Earlier this week it was widely reported that Jeffrey A. Kilbride and James R. Schaffer were each sentenced under the CAN-SPAM Act to serve over 5 years in prison in addition to being fined $100,000 each, ordered to pay AOL $77,500, and must foreit over $1.1 million they made from their international pornographic spam operation.
The FTC has been applying CAN-SPAM penalties since April 29, 2004.
While there is more spam than ever, it is at least good to know that spammers are being significantly penalized when tried within the U.S.
I wonder if ClearMyMail realizes that no one in the U.K. has yet been convicted for spamming even though they have had an anti-spamming law similar to CAN-SPAM since 2003.
It appears more can be done by all governments worldwide, doesn’t it?
And by the anti-spam product vendors, since that is their specialty.
And more awareness could be provided by not only businesses to their personnel, but also certainly by vendors who sell anti-spamming and anti-phishing products.
If the vendors would help to educate their customers about spam and phishing schemes in addition to just telling them that all spam and phish will be stopped by their product, like many do, then it would also help to address the problem.
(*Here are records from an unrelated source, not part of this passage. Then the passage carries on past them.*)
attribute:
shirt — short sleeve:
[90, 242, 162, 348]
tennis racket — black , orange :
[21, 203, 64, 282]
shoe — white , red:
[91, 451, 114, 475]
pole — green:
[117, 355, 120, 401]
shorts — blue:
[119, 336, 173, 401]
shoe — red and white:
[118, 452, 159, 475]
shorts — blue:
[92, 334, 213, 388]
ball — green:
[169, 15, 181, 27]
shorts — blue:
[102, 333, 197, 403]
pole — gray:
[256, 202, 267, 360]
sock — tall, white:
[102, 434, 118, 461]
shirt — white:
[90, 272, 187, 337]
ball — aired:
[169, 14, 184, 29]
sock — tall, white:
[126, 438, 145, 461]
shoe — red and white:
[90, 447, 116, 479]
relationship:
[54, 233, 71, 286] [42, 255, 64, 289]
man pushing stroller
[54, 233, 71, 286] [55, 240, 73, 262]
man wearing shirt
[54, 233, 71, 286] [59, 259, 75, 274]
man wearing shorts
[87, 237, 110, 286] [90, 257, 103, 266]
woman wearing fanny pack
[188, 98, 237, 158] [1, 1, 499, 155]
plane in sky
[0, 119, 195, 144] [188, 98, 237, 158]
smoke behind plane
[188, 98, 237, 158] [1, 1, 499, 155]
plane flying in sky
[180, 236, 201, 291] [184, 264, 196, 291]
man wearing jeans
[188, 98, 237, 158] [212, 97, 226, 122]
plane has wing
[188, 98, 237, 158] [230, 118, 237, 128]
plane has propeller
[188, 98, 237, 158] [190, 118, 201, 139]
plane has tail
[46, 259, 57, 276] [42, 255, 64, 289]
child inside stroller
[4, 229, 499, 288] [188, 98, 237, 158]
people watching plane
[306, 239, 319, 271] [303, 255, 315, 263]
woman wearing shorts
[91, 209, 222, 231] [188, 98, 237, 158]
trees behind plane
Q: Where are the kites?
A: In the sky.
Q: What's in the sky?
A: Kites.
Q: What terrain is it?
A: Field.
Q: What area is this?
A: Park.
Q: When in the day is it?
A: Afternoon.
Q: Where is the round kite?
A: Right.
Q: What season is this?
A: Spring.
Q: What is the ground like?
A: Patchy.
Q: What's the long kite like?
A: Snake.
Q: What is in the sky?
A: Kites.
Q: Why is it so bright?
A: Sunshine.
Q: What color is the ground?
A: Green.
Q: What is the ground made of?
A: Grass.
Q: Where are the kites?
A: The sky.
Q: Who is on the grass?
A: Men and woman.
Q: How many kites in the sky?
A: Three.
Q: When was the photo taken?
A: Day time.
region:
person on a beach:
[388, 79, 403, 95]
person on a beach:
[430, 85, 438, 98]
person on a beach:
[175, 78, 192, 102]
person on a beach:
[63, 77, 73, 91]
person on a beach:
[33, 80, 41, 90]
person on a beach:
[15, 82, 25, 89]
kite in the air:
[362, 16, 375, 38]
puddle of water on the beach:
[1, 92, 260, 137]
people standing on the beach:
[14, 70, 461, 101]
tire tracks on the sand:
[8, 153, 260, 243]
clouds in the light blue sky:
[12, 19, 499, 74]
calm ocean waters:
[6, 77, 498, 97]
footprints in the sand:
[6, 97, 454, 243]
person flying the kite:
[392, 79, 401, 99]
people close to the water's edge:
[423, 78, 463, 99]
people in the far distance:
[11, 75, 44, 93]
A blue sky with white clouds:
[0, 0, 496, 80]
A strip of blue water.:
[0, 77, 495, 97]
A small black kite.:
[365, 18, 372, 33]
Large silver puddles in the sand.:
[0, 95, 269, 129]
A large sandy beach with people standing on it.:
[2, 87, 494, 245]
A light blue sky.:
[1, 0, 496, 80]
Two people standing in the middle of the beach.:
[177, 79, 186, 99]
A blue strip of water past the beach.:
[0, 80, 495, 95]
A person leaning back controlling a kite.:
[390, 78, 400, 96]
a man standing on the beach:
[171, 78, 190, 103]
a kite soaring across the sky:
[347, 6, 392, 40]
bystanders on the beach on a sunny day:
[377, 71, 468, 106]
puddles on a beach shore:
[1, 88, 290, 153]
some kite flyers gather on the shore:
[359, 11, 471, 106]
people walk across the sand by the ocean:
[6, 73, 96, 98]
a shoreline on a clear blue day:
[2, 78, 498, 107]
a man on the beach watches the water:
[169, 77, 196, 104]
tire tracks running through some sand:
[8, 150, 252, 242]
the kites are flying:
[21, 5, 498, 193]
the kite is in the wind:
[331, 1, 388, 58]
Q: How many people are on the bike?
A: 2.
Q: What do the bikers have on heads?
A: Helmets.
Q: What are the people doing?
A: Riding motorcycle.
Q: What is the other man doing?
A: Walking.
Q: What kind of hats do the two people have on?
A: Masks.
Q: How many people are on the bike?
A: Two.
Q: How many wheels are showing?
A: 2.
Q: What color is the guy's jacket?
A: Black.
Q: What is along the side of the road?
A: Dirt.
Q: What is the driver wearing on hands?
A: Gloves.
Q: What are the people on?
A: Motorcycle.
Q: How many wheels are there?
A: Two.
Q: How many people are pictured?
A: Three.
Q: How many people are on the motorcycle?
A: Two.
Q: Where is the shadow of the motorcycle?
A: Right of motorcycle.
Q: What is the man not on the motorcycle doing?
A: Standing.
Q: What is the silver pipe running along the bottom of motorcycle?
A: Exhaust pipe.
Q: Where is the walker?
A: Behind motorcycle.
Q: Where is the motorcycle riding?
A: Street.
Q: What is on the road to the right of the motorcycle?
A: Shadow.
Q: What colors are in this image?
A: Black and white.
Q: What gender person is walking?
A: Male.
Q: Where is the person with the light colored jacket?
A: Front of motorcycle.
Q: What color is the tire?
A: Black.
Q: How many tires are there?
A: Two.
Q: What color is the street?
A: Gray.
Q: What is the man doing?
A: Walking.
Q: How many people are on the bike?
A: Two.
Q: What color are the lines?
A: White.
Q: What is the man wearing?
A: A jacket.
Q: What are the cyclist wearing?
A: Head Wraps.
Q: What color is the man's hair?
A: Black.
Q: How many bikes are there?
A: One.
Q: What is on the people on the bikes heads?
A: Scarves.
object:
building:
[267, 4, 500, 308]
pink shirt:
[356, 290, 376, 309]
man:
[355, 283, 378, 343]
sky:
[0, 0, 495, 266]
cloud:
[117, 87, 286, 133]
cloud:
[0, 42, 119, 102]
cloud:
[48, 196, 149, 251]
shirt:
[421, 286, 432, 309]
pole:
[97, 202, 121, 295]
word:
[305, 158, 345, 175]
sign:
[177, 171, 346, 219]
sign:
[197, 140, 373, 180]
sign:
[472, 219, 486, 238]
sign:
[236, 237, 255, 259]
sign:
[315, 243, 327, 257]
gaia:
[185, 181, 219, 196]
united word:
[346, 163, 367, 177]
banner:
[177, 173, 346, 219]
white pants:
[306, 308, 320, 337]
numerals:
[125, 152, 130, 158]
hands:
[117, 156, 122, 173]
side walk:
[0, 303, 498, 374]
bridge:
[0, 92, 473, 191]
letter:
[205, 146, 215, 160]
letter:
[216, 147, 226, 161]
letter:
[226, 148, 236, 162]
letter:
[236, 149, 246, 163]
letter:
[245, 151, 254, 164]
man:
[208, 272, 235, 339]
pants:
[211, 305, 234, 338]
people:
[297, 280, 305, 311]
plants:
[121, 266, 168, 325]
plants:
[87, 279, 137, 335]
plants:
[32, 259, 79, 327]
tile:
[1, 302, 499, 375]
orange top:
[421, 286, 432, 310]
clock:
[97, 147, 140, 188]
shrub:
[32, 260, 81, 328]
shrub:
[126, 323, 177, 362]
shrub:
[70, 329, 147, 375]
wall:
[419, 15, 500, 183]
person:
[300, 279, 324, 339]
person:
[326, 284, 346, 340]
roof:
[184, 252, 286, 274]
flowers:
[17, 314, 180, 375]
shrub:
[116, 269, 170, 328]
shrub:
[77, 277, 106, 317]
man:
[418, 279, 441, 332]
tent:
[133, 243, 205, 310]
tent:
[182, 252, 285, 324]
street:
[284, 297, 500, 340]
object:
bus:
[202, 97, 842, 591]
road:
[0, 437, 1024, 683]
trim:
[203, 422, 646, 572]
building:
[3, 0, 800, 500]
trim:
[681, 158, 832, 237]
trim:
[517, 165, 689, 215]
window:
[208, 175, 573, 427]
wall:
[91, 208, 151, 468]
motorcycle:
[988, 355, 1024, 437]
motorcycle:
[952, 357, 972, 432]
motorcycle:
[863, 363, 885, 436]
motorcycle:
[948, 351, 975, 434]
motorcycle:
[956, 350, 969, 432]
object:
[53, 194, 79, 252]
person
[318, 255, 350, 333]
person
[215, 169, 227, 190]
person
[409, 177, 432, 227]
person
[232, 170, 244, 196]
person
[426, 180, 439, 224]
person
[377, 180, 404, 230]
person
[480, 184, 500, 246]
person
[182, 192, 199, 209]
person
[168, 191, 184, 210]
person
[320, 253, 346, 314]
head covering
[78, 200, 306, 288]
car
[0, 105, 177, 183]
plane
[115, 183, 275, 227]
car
The ClearMyMail site claims their product is “The worlds only 100% guaranteed spam blocker
From the lack of any spam education material on the ClearMyMail site, it is disappointing that the vendor is not doing more to educate their fellow UK citizens, considering the large amount of spam the organization indicates pilfers their country, and since there has been no enforcement of the UK anti-spam law.